Geschrieben am 06.07.2021 von Stefan Verhoeven
Team: Clever Ruder Club e. V.
Kommune: Kleve im Kreis Kleve

Die dritte und letzte Woche startete nach einem ruhigen Wochenende mit einer langen Tour: Nach der Arbeit ging es zunächst nach Kehrum, wo ich einen Termin hatte. Aus der Innenstadt verließ ich Kleve über die Kalkarer Straße, folgte dieser jedoch nur bis Hasselt, da ich bis zu meinem Termin zu viel Zeit übrigt hatte um den direkten Weg zu fahren. Stattdessen fuhr ich durch Schneppenbaum und Louisendorf nach Keppeln, weiter durch die Felder bis Uedem, die Parallelstraße durch die Felder zurück und setzte noch einen Abstecher über Neulouisendorf darauf, bevor es Talwärts nach Kehrum ging. 31,4 Kilometer waren bereits dies.

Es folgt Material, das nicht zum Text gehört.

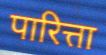
पारित्ता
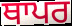
ਥਾਪਰ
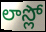
లాస్లో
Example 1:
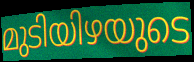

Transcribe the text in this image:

മുടിയിഴയുടെ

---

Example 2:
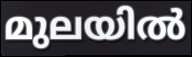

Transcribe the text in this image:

മുലയിൽ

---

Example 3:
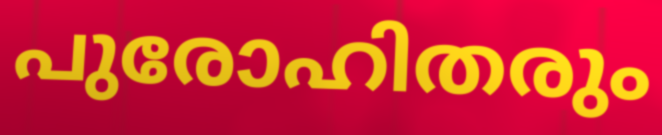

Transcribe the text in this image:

പുരോഹിതരും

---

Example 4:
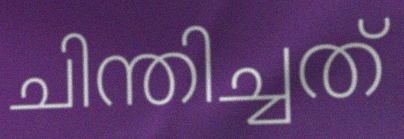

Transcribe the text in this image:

ചിന്തിച്ചത്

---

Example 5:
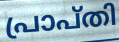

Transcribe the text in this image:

പ്രാപ്തി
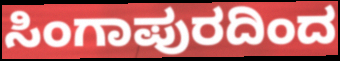
ಸಿಂಗಾಪುರದಿಂದ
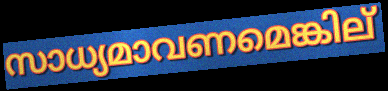
സാധ്യമാവണമെങ്കില്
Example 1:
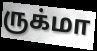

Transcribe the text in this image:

ருக்மா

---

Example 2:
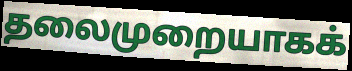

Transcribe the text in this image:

தலைமுறையாகக்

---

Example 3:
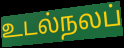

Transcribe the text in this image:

உடல்நலப்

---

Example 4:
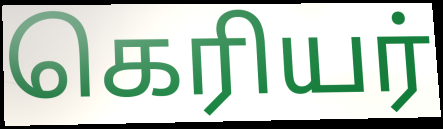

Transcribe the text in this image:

கெரியர்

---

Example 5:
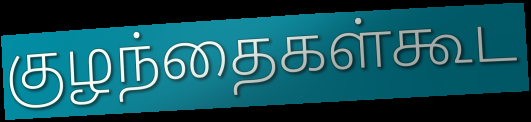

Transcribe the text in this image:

குழந்தைகள்கூட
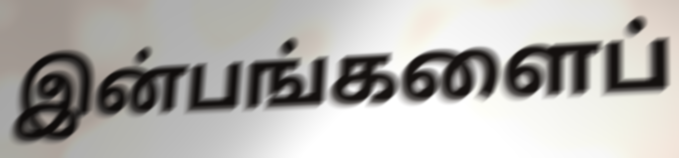
இன்பங்களைப்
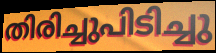
തിരിച്ചുപിടിച്ചു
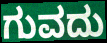
ಗುವದು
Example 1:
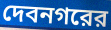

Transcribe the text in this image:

দেবনগরের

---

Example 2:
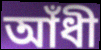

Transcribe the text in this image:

আঁধী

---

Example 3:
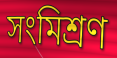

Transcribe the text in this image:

সংমিশ্রণ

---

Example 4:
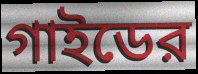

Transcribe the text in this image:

গাইডের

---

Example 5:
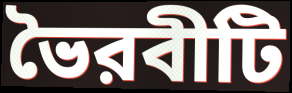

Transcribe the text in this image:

ভৈরবীটি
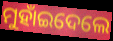
ମୁହାଁଇଦେଲେ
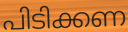
പിടിക്കണ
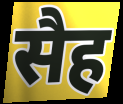
सैह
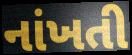
નાંખતી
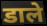
डाले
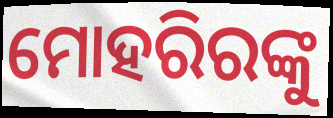
ମୋହରିରଙ୍କୁ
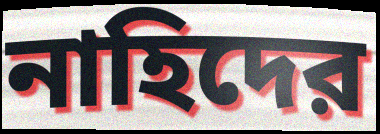
নাহিদের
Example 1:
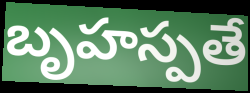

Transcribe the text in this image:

బృహస్పతే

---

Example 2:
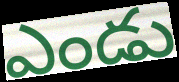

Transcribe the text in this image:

ఎండు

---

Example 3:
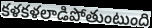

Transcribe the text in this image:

కళకళలాడిపోతుంటుంది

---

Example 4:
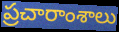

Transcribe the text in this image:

ప్రచారాంశాలు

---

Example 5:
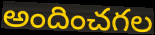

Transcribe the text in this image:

అందించగల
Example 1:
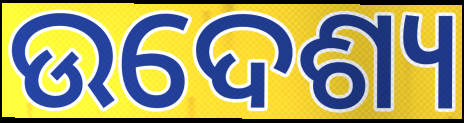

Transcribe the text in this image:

ଉଦେଶ୍ୟ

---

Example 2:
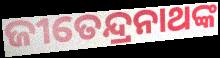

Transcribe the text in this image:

ଜୀତେନ୍ଦ୍ରନାଥଙ୍କ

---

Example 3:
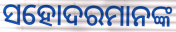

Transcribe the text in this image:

ସହୋଦରମାନଙ୍କ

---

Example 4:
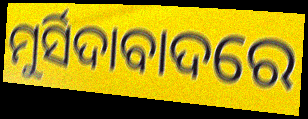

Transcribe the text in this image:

ମୁର୍ସିଦାବାଦରେ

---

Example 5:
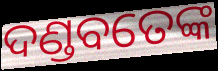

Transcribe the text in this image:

ଦଣ୍ଡବତେଙ୍କ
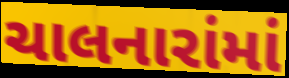
ચાલનારાંમાં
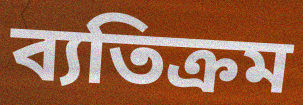
ব্যতিক্ৰম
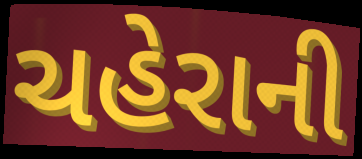
ચહેરાની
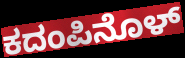
ಕದಂಪಿನೊಳ್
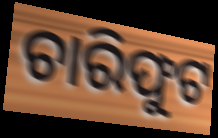
ଚାରିଫୁଟ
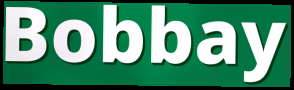
Bobbay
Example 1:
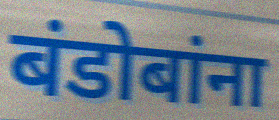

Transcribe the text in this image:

बंडोबांना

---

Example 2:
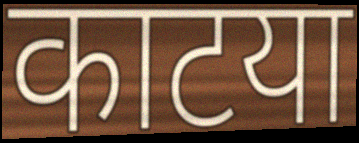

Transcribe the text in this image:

काटया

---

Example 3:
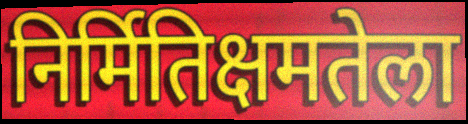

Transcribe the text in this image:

निर्मितिक्षमतेला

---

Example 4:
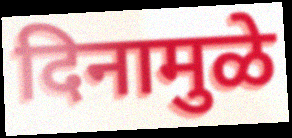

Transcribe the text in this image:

दिनामुळे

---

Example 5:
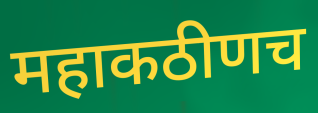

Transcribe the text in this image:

महाकठीणच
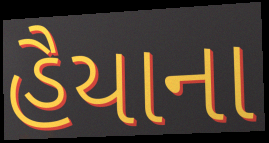
હૈયાના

Nach meinem Termin in Kehrum kehrte ich jedoch nicht um sondern legte erst richtig los. Über den Alleenradreg fuhr ich nach Xanten und wechselte dort auf den Rheinradweg durch Lüttingen und die Bislicher Insel zum Deich und über diesen weiter unter der Weseler Rheinbrücke hindurch an Büderich und Wallach vorbei nach Ossenberg. Dort verließ ich den Deich und richtete den Kurs Landeinwärts, da ich zur Maas wollte. Daher ging es weiter durch Alpen, an Bönninghard vorbei Richtung Hamb, wobei ich die A57 über einen Feldweg unterquerte und nördlich von Issum die Fleuthkuhlen querte. Da ich lieber abseits von Städten radel umfuhr ich Geldern im Uhrzeigersinn durch Hartefeld, Vernum und Pont um meine Route dann parallel des Nierskanals durch Lüttingen fortzusetzen. Leider sind die Wege unmittelbar entlang des Nierskanals nicht als Radwege ausgebaut - dies wäre auch noch ein sehr schöner Radwanderweg. Unmittelbar hinter der Grenze stößt man zumindest auf einen hervorragenden Radweg durch die Natur zur Maas.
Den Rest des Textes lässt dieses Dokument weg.